Solis comentou sobre a prática de Malvestida compartilhar cartazes para que as pessoas que acompanham o meio possam baixar e levar a manifestações no dia 8 de março, Dia Internacional das Mulheres. Em resposta, Higareda destacou que meios jornalísticos feministas “romperam com muitas formas e estruturas tradicionais de como a mídia se comunicava com o público”.

“Entendemos que, mais do que apenas um canal de informações, somos uma comunidade que questiona as coisas, que se informa, que busca entender o que está acontecendo no mundo em que vivemos. E isso significa que, às vezes, também precisamos ir às ruas e dar ferramentas às pessoas para que elas possam lutar. E tudo isso responde à nossa linha editorial”, disse Higareda.

Saindo do nicho

Assim como os movimentos feministas estão sempre se questionando e evoluindo, também é necessário agir dessa maneira desde o jornalismo para chegar a públicos mais diversos, salientou Nogales.
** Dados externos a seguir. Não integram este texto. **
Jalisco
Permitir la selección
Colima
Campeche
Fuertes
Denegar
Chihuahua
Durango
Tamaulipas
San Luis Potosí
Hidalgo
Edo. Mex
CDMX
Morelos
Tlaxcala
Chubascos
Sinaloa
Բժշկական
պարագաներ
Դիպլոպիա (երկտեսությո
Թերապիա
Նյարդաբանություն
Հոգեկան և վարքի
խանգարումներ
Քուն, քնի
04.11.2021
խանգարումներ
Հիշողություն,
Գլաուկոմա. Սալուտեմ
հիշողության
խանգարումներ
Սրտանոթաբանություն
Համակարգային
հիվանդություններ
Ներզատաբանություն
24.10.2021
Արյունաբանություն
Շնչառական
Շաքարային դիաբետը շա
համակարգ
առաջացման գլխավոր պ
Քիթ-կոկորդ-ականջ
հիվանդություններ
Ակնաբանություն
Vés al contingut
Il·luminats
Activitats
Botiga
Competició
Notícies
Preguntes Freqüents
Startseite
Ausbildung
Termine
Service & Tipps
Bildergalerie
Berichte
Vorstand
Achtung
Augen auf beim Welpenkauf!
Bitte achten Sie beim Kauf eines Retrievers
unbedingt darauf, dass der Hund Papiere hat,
“Algo que provavelmente também temos de admitir nos jornalismos feministas é que muitas vezes é muito confortável falar apenas com mulheres ou apenas com outras ativistas feministas”, disse ela, acrescentando que em Muy Waso ela e o resto da equipe estão tentando mudar isso.

“Como saímos desse nicho ou desse lugar confortável onde já conhecemos a linguagem, já conhecemos as questões, já conhecemos as formas de falar? (...) Nós de Muy Waso estamos questionando isso e tentando transformar: como chegamos a mulheres que podem ser cristãs, religiosas, trabalhadoras, mas que não se dizem feministas e que em suas lutas diárias fazem tanto pelas mulheres, fazem tanto a partir do que entendemos como feminismos? Como quebramos essas lógicas, essas linguagens, essas narrativas que foram pré-estabelecidas pelos ativismos para alcançar não só as mulheres, não só as mulheres ativistas, não só as diversidades, mas também as pessoas mais populares, outras companheiras em outros espaços?”, questionou.
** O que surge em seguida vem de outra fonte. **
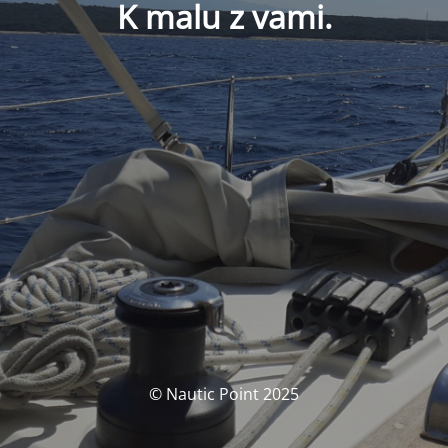
K malu z vami.
© Nautic Point 2025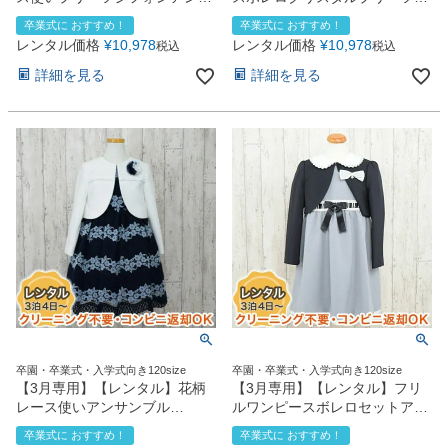
ンブル（CAT802300）
ンサンブル【CHOPIN】
卒業式に おすすめ！
卒業式に おすすめ！
120cm
（CAT802301）120・130cm
レンタル価格
¥
10,978
レンタル価格
¥
10,978
税込
税込
詳細を見る
詳細を見る
卒園・卒業式・入学式向き120size
卒園・卒業式・入学式向き120size
【3月専用】【レンタル】花柄
【3月専用】【レンタル】フリ
レース使いアンサンブル
ルワンピースボレロセットアン
（CAT808306）120cm
サンブル【CHOPIN】
卒業式に おすすめ！
卒業式に おすすめ！
（CAT879303B）120cm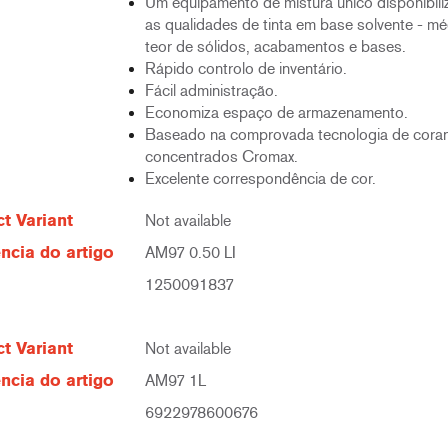
Um equipamento de mistura único disponibili
as qualidades de tinta em base solvente - mé
teor de sólidos, acabamentos e bases.
Rápido controlo de inventário.
Fácil administração.
Economiza espaço de armazenamento.
Baseado na comprovada tecnologia de cora
concentrados Cromax.
Excelente correspondência de cor.
t Variant
Not available
ncia do artigo
AM97 0.50 LI
1250091837
t Variant
Not available
ncia do artigo
AM97 1L
6922978600676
Essa perene autoindagação é também uma lição do jornalismo feminista, disse Tiburcio Loayza. 

“É um caminho no qual você precisa ter bastante abertura para reaprender, desaprender e se questionar o tempo todo (...). O jornalismo feminista me ajudou a ter consciência de que não é pecado nenhum dizer ‘não sei’, e que entrevistando alguém eu também posso aprender muito com essa pessoa, o que vai me ajudar a ver as coisas de muitas outras maneiras diferentes”, afirmou.
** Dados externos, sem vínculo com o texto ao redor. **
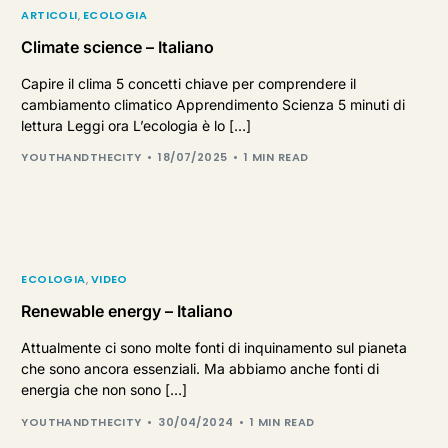
ARTICOLI
,
ECOLOGIA
Climate science – Italiano
Capire il clima 5 concetti chiave per comprendere il
cambiamento climatico Apprendimento Scienza 5 minuti di
lettura Leggi ora L’ecologia è lo […]
YOUTHANDTHECITY
18/07/2025
1 MIN READ
ECOLOGIA
,
VIDEO
Renewable energy – Italiano
Attualmente ci sono molte fonti di inquinamento sul pianeta
che sono ancora essenziali. Ma abbiamo anche fonti di
energia che non sono […]
YOUTHANDTHECITY
30/04/2024
1 MIN READ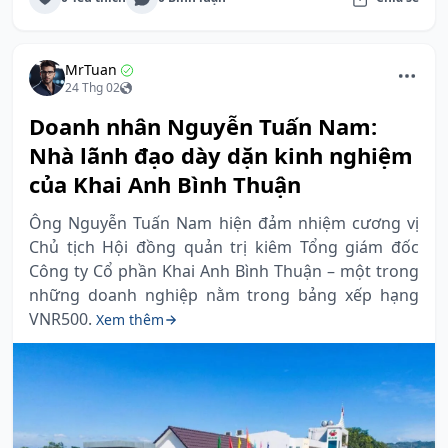
MrTuan
24 Thg 02
Doanh nhân Nguyễn Tuấn Nam:
Nhà lãnh đạo dày dặn kinh nghiệm
của Khai Anh Bình Thuận
Ông Nguyễn Tuấn Nam hiện đảm nhiệm cương vị
Chủ tịch Hội đồng quản trị kiêm Tổng giám đốc
Công ty Cổ phần Khai Anh Bình Thuận – một trong
những doanh nghiệp nằm trong bảng xếp hạng
VNR500.
Xem thêm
Ela também destacou a diferença que observa entre o tradicional apego jornalístico à exclusividade da informação, ao furo, e o caráter colaborativo do jornalismo feminista.

“O jornalismo tradicional é muito fechado, muito protagonista, ‘eu tenho o furo, a notícia, e quero isso apenas para meu meio de comunicação’. E o jornalismo feminista diz ‘ok, temos isso. Como fazemos para que realmente chegue a mais pessoas?’ De repente, isso que acontece aqui no meu país também acontece em outro país; de repente, fazemos uma colaboração, publicamos ao mesmo tempo, expandimos a investigação e surge algo muito mais poderoso. E isso implica se relacionar e compartilhar essa notícia com outras colegas, deixando de lado o egoísmo que o jornalismo tradicional tende a ter. É um caminho muito bonito”, disse ela.

Próximos webinars da Rede pela Diversidade

O encontro que debateu mitos sobre o jornalismo feminista foi o segundo webinar da nova série realizada pela Rede pela Diversidade no Jornalismo Latino-Americano, com o apoio do Centro Knight para o Jornalismo nas Américas. O primeiro, “Histórias com orgulho LGBTQI+”, aconteceu no dia 20 de junho.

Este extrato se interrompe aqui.